Once the line with "the SAME cycle!" is found, repeat exactly that line and every one after it until the data below ends, including the last line.

___ Data to use ___

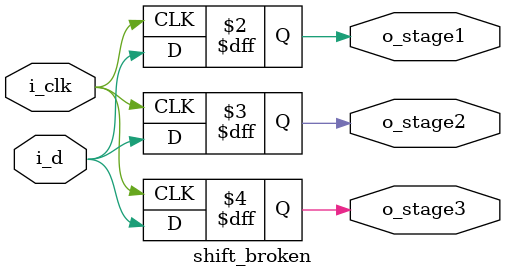
<source format=v>

module shift_correct (
    input  wire i_clk,
    input  wire i_d,
    output reg  o_stage1,
    output reg  o_stage2,
    output reg  o_stage3
);

    always @(posedge i_clk) begin
        o_stage1 <= i_d;          // all right-hand sides evaluated first
        o_stage2 <= o_stage1;     // uses OLD value of o_stage1
        o_stage3 <= o_stage2;     // uses OLD value of o_stage2
    end

endmodule


// BROKEN: Blocking assignment — pipeline destroyed
module shift_broken (
    input  wire i_clk,
    input  wire i_d,
    output reg  o_stage1,
    output reg  o_stage2,
    output reg  o_stage3
);

    always @(posedge i_clk) begin
        o_stage1 = i_d;          // o_stage1 updates IMMEDIATELY
        o_stage2 = o_stage1;     // sees NEW value of o_stage1 (= i_d)
        o_stage3 = o_stage2;     // sees NEW value of o_stage2 (= i_d)
        // Result: all three stages get i_d in the SAME cycle!
    end

endmodule

</source>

___

Response.
        // Result: all three stages get i_d in the SAME cycle!
    end

endmodule

</source>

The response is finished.